GIVEN TEXT:
▼▼▼
An undescended testicle (cryptorchidism) is a testicle that hasn't moved into its proper position in the bag of skin hanging below the penis (scrotum) before birth. Typically, only one testicle is affected, but approximately 10% of the time both testicles are undescended. During fetal development, the testicles form in the abdomen. During the last few months of normal fetal development, the testicles gradually descend from the abdomen into the scrotum via a tube-like passageway in the groin (inguinal canal). That process is stopped or delayed in the presence of an undescended testicle.
Most babies and children with this condition have no symptoms. The only sign is that the scrotum is empty. The main sign of an undescended testicle is not seeing or feeling a testicle where you would expect it to be in the scrotum.
Tests and Treatment
During a physical exam, the doctor can usually feel or palpate the undescended testicles. However, in some boys, the undescended testicles may not be in a detectable location. If an undescended testicle is not easily felt or palpable, a pelvic ultrasound can be used to pinpoint its exact location.
Undescended testicle treatment options include:
- Hormone therapy: In rare cases — especially when the testicles are near the scrotum — your healthcare provider may recommend hormonal treatment. The child is given a series of hCG (human chorionic gonadotropin) injections. Hormones cause the testicles to fall into the scrotum.
- Surgery: The most common and effective treatment for undescended testicles is surgery. Orchiopexy refers to the procedure of moving the testicles into the scrotum. It is usually best if your child has surgery between the ages of six months and one year.
▲▲▲
Saved entries
▼▼▼
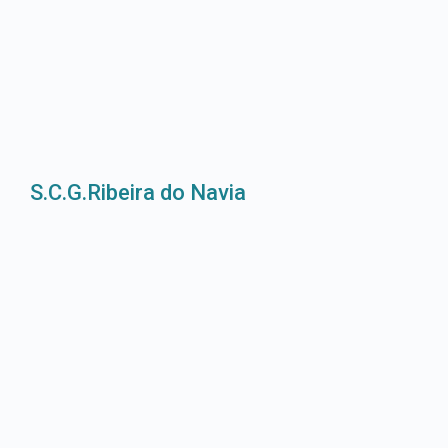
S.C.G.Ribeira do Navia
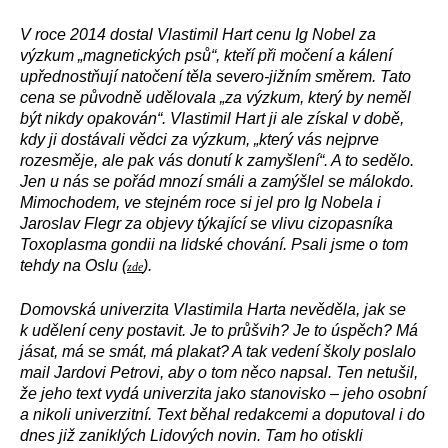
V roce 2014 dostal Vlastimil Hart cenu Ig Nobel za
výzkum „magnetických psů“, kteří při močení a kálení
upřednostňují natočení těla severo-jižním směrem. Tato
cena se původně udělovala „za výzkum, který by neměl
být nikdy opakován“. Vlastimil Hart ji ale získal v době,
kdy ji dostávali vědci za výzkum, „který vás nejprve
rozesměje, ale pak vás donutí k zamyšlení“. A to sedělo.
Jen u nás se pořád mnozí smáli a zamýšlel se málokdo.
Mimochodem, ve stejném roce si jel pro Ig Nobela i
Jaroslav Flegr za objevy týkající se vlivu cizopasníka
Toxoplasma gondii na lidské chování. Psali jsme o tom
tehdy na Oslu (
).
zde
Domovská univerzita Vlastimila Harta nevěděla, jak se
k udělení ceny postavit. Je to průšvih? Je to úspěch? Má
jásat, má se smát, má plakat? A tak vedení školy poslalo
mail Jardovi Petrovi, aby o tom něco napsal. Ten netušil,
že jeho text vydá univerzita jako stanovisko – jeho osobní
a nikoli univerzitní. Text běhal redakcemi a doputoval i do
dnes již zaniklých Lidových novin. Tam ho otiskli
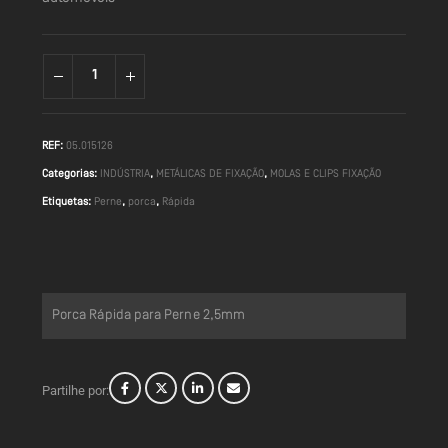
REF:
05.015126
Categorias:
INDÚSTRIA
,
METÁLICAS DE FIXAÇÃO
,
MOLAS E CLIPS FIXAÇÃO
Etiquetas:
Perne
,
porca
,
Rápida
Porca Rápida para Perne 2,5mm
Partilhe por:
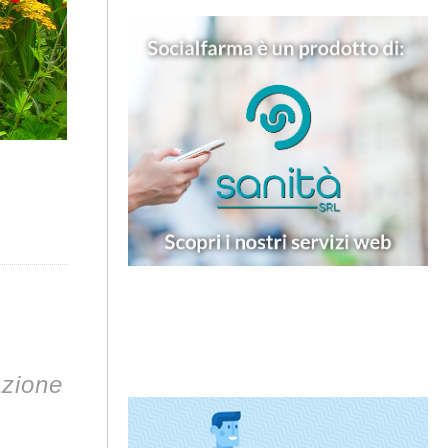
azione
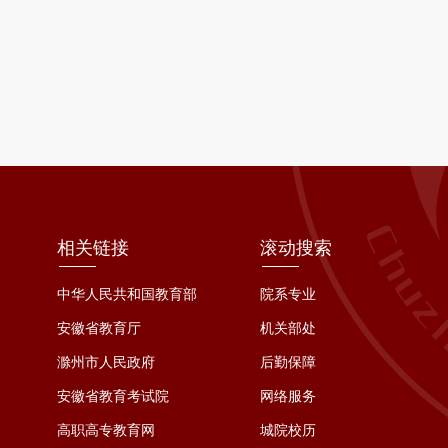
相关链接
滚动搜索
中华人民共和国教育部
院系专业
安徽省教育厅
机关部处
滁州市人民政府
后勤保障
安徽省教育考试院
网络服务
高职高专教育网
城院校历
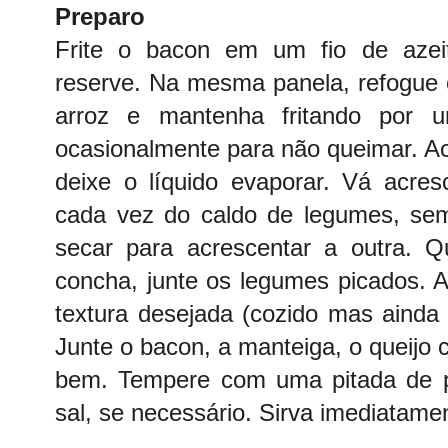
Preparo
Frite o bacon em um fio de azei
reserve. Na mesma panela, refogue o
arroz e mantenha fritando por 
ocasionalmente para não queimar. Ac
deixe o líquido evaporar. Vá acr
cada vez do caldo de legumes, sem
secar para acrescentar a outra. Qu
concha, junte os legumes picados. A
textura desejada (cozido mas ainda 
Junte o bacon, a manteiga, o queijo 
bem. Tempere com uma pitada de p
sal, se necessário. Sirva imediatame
▲▲▲
WHAT TO DO:
**A.** Answer these questions from the text on undescended testicles:
(i) About how often are both testicles undescended?
(ii) What test can find an undescended testicle that cannot easily be felt?
(iii) Between what ages is surgery usually best?
**B.** Does the text on undescended testicles support each statement? Answer yes or no, and quote the words that decide it.
(i) The testicles form in the abdomen during fetal development.
(ii) Most children with the condition have clear symptoms.
(iii) Hormone therapy is the most common treatment.

EXPECTED RESULTS:
**A.**
(i) About 10% of the time.
(ii) A pelvic ultrasound.
(iii) Between six months and one year.

**B.**
(i) Yes: "During fetal development, the testicles form in the abdomen."
(ii) No: "Most babies and children with this condition have no symptoms."
(iii) No: "The most common and effective treatment for undescended testicles is surgery."